What lens are you using this morning?
So I have the Sony 85 millimeter 1.4 G Master lens. For a lot of this type of close-up portrait work, this 85 is my baby, it's my go-to. Yeah, for most of these types of shots, you basically want to go with either a... Basically 85 and up. So, if you have a 70-200, try to get to that 85 millimeter focal length. You could even shoot at 135, and that makes for a kind of more interesting look as well. But 85 is just my go-to, it's my personal favorite. So, we got a lot of different expressions. We've got some more traditional style of head shots, which could maybe be something that they use for social media, for their acting, for their IMDb page. And then we have the more, like... Serious character-driven style of portrait. So, got a couple of different options to be able to work with.
Now, since we were talking about the lens, and I'm not sure if you talked about this earlier in the class, Billy Bombay was asking if you ever use filters on your lenses, and if so, a UV filter, or other filters?

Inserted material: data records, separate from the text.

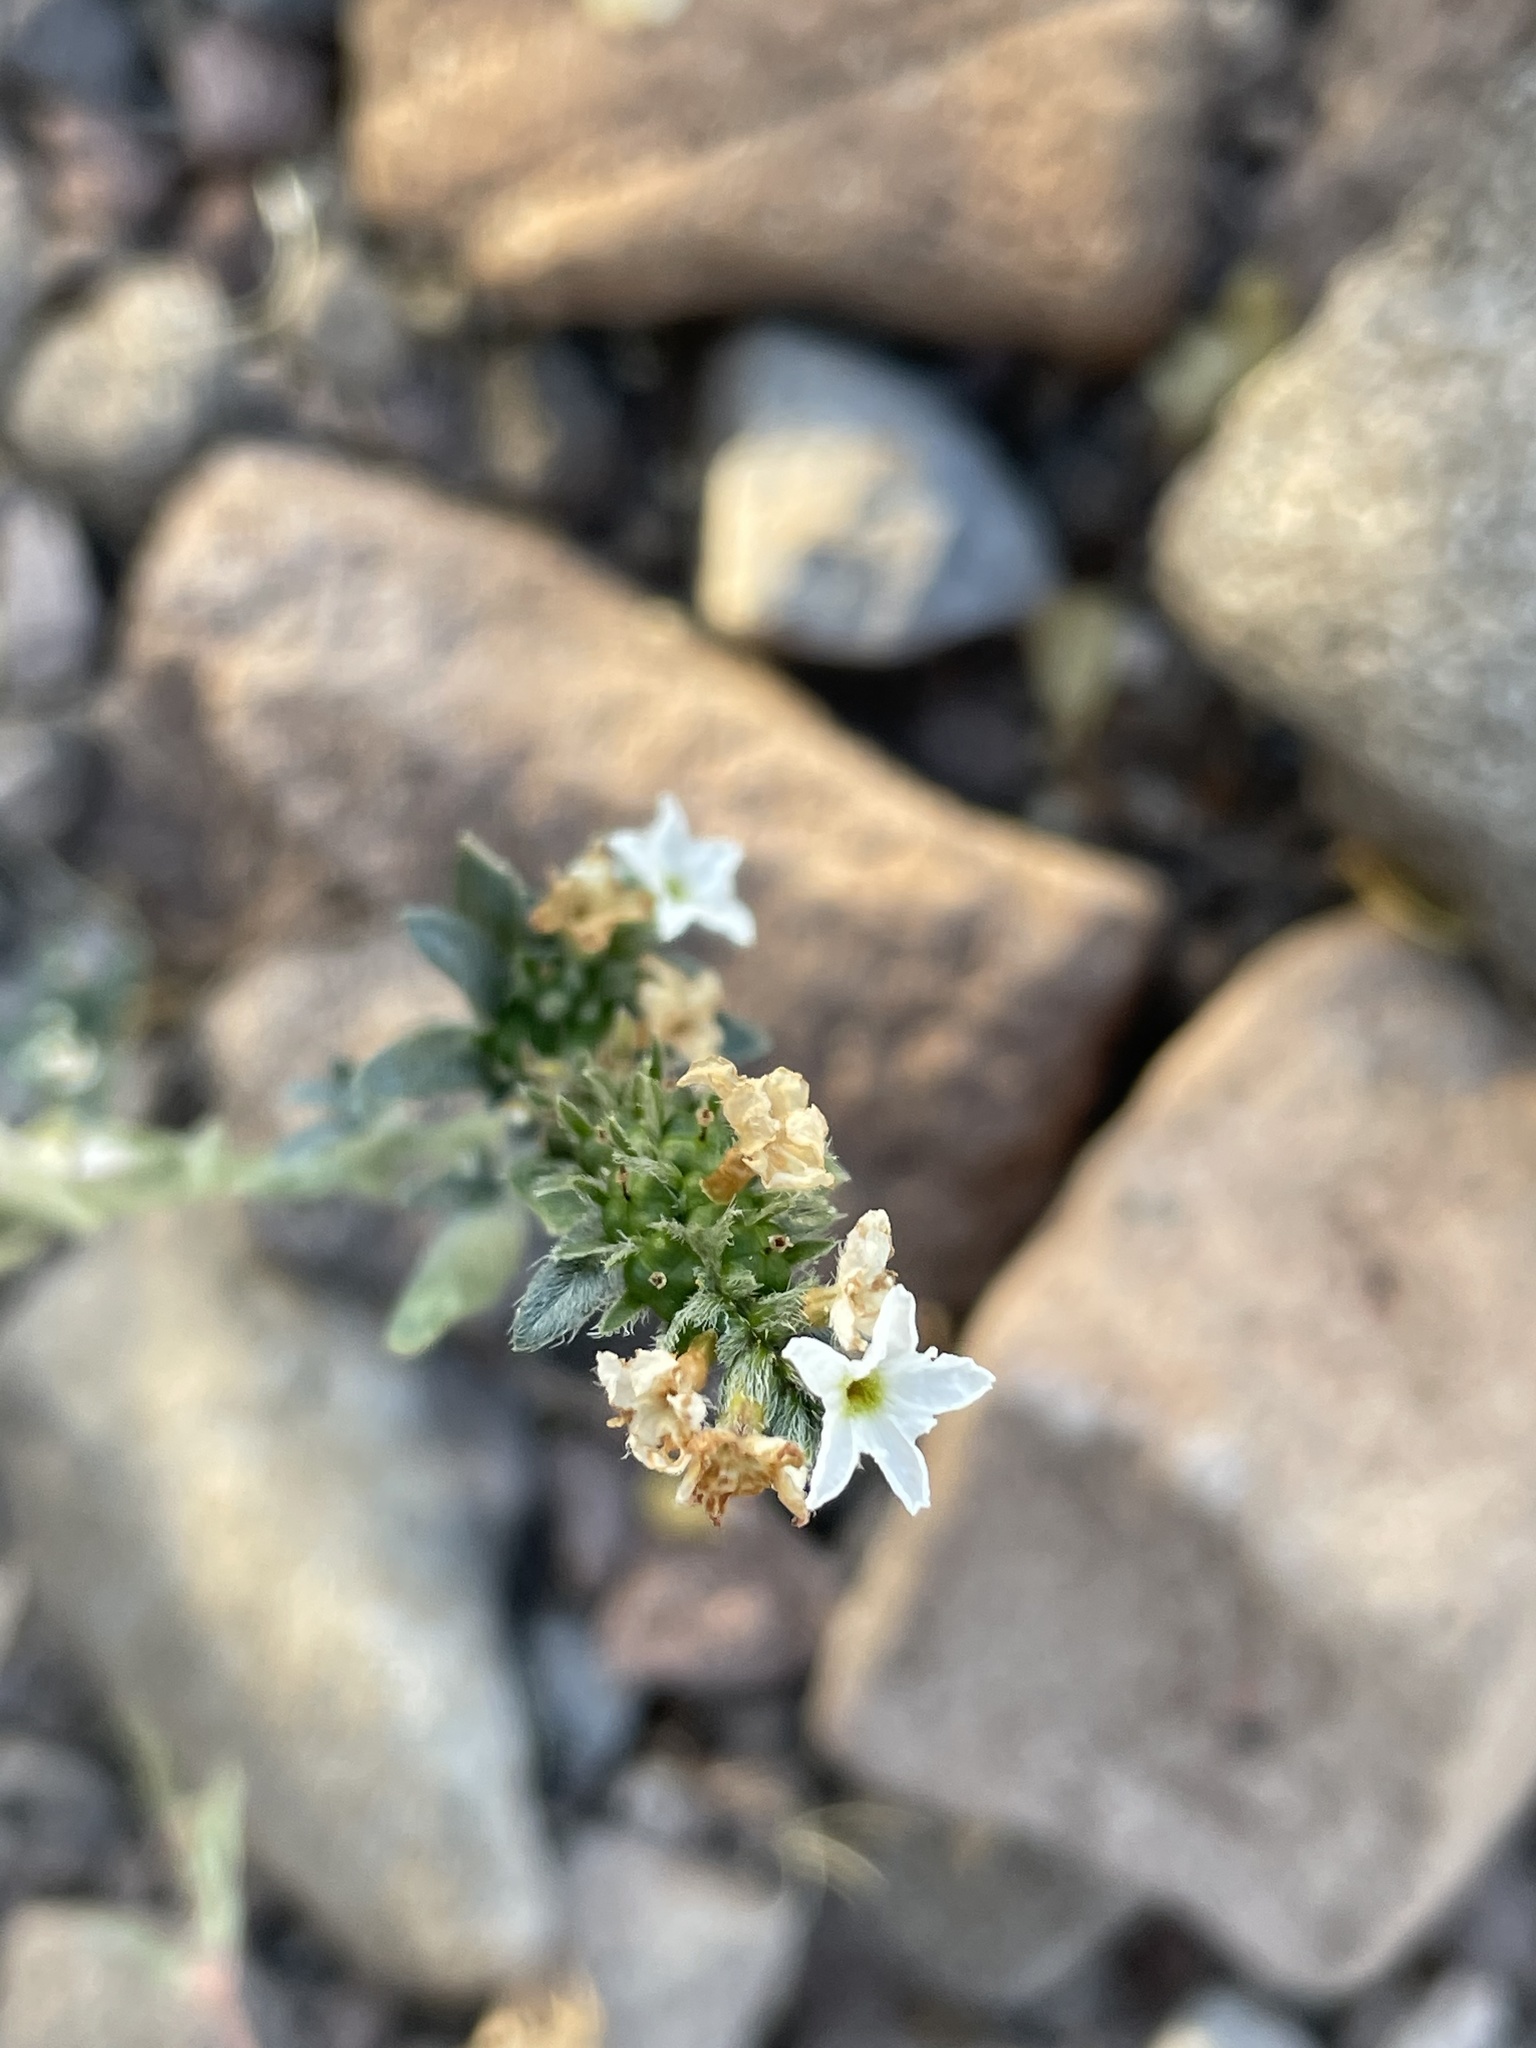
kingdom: Plantae
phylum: Tracheophyta
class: Magnoliopsida
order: Boraginales
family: Heliotropiaceae
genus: Euploca
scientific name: Euploca wigginsii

Yes, good question. So I don't have any filters on this at the moment. I typically don't use... Say, UV filters or anything like that. I don't use any of that, mainly because... The main reason people use a UV filter is to try to protect the glass. I have this hood, and the hood does a really good job of keeping my fingers and any other craziness from getting into the lens. The filters that I do use are filters like neutral density filters, or graduated neutral density filters. So, before I started to shoot with high-speed sync, I actually used to do this style of portrait, shot wide open, and I would use a two or a three stop ND filter to be able to keep the exposure from being way bright. So, that's basically the only time I used to use it, but now that I have high-speed sync, instead of using the ND filters, I actually just use that feature to do the dramatic portrait style which, I'll show you guys here momentarily. So, I do use them. The ones that I do use, and I guess I should've mentioned that as well, I use a set from a company called VU, so VU filters, and... They basically make a set where you buy a ring, so it's a ring that basically fits whatever lens, 49, 77, 72, whatever it is that your lens is set up for. And then you put this holder on that ring, and then you put the ND filter, or you could stack two or the ND filters on top of one another, and so those are the ones that I do use. I don't use the screw-on style that a lot of people find in regular retailers and stuff like that. So, good question.